Defending the government’s policy on US beef containing ractopamine, an animal feed additive, Ma said that the US beef issue also involved matters of national interest other than the public’s health, such as the economy and trade, adding that the pressure was now on Taipei to address the issue to facilitate bilateral talks with the US over the stalled Trade and Investment Framework Agreement (TIFA).

“Resuming the negotiations through the TIFA and signing FTAs or economic pacts with the US and other countries is a pressing matter for Taiwan because we need to avoid being marginalized in regional economic integration,” Ma told the Chinese Nationalist Party’s (KMT) Central Standing Committee.

The FTA between South Korea and the US took effect last Thursday, just as Taipei stepped up efforts to defend its US beef policy by linking the issue to the nation’s economic development with other countries and stressing the urgency of resolving the beef issue.

The KMT’s Central Standing Committee invited Minister of Foreign Affairs Timothy Yang (楊進添) and Deputy Minister of Economic Affairs Lin Sheng-chung (林聖忠) to report on the impact of the US-South Korea FTA on the nation’s economy.

Yang and Lin said the FTA would affect Taiwanese exports to the US and warned that Taiwan should resume negotiations with the US on the TIFA and use the economic platform to seek an FTA with the US as a long-term goal.

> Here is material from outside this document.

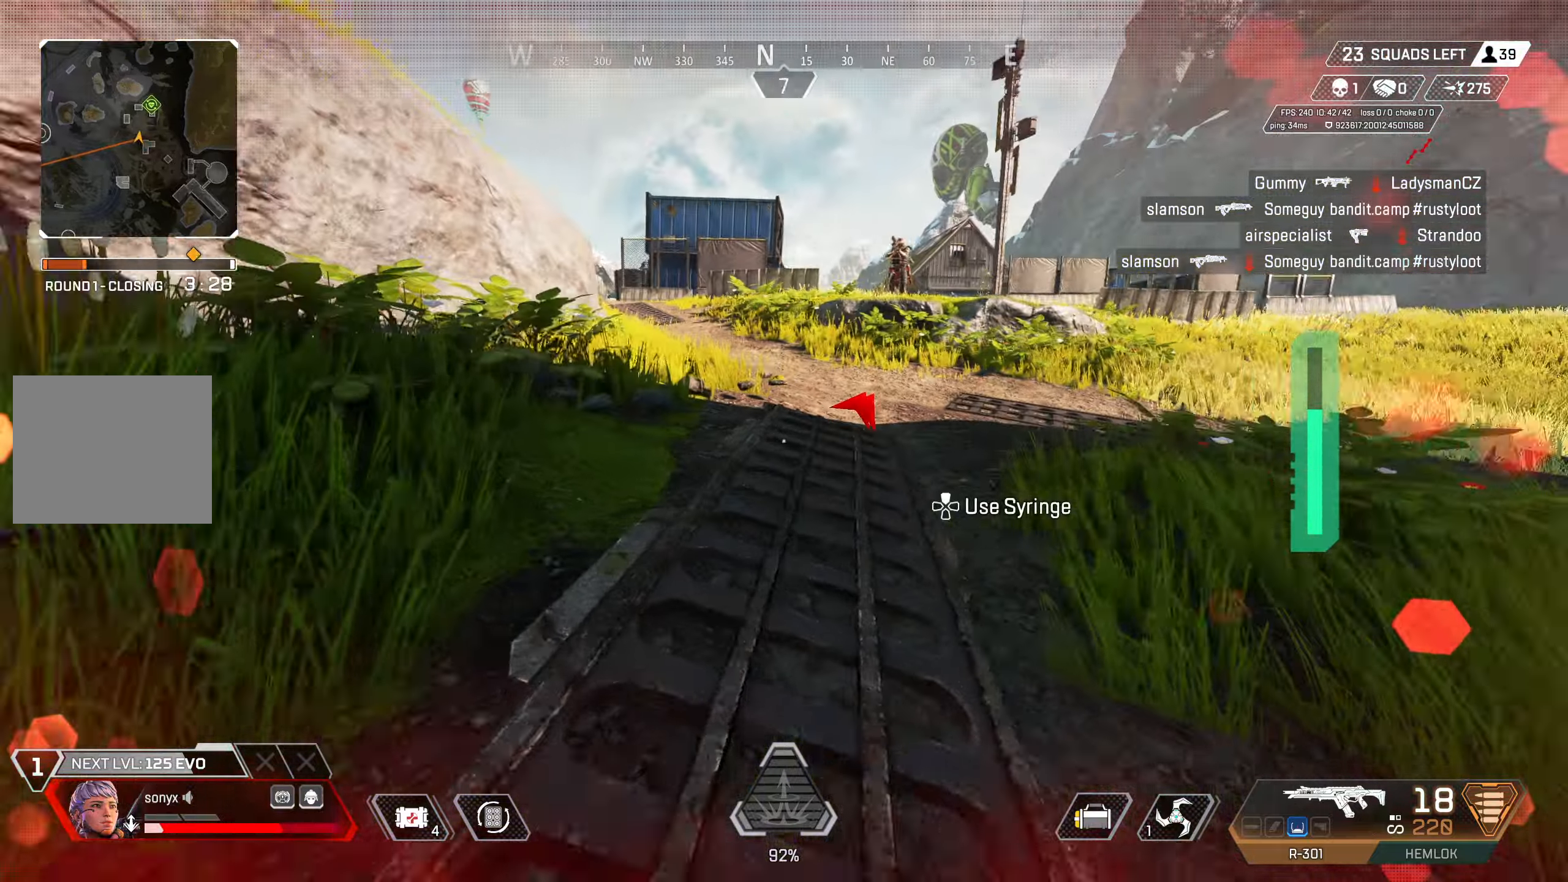
{"buttons": ["L2", "R2"], "left_stick": "right", "right_stick": "center", "events": [[50, "CIRCLE", "up"], [67, "right_stick", "up-right"], [150, "left_stick", "center"], [200, "L3", "down"], [200, "left_stick", "right"], [267, "right_stick", "left"], [333, "L3", "up"], [450, "L2", "down"], [450, "right_stick", "center"], [467, "R2", "down"]]}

The president also criticized the previous Democratic Progressive Party administration for notifying the WTO in August 2007 that it was considering easing the ban on the use of the feed additives in meat products and said his administration aimed to fulfill the promise as a responsible government.

“We need to solve the US beef issue to facilitate economic development. It’s also about the nation’s credibility in the international community ... However, my administration will not sacrifice the public’s health in return for any economic interests. Public health will remain our top priority when handling the issue,” Ma said.